Task => Gather each line of the entries below that includes "Xperia".

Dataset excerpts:

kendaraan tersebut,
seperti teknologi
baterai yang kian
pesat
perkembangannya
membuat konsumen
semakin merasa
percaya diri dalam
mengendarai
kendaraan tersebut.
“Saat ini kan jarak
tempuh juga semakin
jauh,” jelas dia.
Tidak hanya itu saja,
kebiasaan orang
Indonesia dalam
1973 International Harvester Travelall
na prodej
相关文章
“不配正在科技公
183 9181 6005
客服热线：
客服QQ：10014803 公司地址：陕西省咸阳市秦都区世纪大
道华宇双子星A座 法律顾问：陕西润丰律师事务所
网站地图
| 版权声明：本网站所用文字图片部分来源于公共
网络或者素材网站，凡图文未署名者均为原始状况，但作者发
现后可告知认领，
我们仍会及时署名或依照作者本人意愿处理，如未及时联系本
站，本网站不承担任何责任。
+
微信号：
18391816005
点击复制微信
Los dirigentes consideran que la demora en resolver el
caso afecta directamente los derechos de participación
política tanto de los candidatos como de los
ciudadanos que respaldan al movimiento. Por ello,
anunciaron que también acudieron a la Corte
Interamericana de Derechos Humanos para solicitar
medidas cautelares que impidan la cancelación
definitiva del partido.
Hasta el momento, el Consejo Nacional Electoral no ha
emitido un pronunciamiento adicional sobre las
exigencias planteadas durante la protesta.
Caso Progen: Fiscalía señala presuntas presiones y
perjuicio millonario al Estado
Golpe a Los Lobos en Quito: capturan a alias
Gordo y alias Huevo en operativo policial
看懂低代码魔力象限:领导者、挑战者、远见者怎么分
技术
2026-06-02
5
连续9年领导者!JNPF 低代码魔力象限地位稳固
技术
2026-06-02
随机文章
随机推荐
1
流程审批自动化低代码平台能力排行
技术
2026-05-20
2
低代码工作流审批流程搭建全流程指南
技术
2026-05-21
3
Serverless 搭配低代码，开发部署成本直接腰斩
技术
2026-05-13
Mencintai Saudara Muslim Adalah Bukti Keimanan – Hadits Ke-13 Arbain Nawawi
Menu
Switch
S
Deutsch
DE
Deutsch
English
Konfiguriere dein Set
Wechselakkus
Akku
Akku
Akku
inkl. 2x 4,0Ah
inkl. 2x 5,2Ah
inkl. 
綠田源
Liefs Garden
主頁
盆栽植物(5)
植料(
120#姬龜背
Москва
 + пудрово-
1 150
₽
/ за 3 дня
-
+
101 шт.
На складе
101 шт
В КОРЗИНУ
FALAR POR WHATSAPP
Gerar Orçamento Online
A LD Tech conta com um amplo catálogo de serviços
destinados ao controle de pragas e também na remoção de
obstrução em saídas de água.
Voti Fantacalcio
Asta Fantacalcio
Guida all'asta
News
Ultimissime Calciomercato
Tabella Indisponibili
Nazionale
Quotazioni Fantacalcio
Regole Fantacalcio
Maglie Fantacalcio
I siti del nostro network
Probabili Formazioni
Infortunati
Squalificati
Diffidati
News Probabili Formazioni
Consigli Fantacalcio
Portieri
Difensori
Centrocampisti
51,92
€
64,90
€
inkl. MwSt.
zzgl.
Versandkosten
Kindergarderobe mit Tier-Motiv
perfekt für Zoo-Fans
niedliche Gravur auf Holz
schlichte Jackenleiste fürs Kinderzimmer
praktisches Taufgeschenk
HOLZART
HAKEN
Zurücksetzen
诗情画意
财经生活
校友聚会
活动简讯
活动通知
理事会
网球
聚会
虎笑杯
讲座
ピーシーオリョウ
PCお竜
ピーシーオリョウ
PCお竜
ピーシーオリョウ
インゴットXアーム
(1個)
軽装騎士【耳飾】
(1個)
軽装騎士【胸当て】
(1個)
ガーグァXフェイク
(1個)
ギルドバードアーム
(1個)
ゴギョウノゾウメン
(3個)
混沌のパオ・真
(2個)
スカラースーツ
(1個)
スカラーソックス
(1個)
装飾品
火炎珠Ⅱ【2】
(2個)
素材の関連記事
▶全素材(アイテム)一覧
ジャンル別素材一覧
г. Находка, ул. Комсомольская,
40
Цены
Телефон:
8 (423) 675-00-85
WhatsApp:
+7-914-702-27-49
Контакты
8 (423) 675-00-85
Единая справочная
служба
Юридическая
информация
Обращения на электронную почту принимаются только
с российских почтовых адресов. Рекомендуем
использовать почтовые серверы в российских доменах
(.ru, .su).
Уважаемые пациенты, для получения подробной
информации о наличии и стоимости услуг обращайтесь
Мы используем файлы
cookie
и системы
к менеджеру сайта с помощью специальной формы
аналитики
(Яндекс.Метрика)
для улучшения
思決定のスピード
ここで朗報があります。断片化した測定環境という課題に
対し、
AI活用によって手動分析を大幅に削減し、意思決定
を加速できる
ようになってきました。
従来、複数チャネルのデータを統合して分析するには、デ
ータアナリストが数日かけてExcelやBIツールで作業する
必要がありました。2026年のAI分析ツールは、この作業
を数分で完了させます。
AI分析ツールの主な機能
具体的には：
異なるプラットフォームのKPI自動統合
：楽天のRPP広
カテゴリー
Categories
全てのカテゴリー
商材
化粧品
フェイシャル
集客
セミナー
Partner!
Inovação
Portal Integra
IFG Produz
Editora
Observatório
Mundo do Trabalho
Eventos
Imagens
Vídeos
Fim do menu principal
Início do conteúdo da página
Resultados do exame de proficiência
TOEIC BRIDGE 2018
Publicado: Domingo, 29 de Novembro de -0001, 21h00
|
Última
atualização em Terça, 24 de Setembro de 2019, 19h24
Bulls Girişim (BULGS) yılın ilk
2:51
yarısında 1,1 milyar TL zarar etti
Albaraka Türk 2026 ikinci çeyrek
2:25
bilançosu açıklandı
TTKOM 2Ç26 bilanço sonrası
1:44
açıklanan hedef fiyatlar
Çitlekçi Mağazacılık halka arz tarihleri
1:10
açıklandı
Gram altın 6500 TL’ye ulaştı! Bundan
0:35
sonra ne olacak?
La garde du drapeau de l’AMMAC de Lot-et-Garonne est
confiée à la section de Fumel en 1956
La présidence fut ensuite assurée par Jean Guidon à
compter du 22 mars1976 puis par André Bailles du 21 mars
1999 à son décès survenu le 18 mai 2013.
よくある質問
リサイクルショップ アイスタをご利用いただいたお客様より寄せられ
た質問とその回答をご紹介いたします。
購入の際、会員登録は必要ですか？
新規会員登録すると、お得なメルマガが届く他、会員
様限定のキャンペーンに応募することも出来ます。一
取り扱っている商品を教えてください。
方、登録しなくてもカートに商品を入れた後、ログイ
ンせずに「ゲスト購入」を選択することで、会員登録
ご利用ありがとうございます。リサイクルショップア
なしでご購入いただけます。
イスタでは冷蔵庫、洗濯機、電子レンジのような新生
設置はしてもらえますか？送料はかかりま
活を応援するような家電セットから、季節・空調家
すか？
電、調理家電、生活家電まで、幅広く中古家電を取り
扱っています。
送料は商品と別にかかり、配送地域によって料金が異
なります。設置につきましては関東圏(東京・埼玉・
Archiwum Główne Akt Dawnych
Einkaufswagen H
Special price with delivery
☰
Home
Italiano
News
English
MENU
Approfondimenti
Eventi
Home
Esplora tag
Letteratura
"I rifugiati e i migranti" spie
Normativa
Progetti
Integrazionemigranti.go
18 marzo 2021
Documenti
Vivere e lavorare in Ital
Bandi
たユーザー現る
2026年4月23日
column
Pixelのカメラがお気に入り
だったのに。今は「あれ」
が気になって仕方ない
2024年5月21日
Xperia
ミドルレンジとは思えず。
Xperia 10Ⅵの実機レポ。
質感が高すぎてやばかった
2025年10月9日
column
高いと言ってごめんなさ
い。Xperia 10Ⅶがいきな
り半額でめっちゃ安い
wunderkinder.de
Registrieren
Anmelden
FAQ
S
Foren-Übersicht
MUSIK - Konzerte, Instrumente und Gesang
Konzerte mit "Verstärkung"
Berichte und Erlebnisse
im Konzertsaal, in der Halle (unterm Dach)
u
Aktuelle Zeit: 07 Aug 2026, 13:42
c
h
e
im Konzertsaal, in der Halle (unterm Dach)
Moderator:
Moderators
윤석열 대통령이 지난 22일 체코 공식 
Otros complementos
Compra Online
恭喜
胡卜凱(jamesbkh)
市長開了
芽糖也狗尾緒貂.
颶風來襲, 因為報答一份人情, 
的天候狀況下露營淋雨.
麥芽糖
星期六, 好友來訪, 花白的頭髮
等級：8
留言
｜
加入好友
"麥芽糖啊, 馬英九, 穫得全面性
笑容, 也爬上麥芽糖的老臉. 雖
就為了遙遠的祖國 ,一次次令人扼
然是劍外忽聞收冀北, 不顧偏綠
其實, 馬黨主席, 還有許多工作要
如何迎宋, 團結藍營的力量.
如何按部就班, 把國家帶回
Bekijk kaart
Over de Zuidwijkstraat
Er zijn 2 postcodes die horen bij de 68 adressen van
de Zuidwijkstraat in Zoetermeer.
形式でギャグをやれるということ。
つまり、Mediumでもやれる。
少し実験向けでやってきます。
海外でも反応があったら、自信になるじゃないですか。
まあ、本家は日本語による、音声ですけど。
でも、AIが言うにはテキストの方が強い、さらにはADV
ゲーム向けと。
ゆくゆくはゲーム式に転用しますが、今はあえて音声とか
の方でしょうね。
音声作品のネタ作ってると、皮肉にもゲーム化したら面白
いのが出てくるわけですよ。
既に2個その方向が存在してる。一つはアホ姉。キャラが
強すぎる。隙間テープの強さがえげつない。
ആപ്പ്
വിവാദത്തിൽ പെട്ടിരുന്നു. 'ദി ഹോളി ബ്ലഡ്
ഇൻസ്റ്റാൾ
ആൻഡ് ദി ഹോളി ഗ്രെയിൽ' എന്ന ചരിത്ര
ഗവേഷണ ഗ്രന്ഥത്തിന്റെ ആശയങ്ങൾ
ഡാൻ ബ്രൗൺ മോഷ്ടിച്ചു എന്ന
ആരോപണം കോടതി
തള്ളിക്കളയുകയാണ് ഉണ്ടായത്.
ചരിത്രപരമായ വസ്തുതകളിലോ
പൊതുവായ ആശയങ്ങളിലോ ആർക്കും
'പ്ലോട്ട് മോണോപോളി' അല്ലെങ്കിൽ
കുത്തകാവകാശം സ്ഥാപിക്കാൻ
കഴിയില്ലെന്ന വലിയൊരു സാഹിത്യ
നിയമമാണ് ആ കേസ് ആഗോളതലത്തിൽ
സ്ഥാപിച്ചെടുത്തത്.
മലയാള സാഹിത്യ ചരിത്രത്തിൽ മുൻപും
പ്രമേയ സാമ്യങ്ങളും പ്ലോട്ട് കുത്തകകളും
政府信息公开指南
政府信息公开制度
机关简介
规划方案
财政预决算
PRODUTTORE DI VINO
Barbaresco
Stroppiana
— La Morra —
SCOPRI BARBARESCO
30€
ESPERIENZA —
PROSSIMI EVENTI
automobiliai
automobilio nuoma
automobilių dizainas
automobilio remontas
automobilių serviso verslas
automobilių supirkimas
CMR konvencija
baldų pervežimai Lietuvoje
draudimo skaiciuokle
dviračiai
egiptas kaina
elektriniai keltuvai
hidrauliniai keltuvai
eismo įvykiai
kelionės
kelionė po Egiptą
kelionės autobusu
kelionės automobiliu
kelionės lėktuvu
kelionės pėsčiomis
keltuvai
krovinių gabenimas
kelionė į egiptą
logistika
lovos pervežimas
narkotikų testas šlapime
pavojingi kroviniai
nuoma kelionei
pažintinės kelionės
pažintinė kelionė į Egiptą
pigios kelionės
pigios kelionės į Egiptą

Written solution =>
Xperia
Xperia 10Ⅵの実機レポ。
い。Xperia 10Ⅶがいきな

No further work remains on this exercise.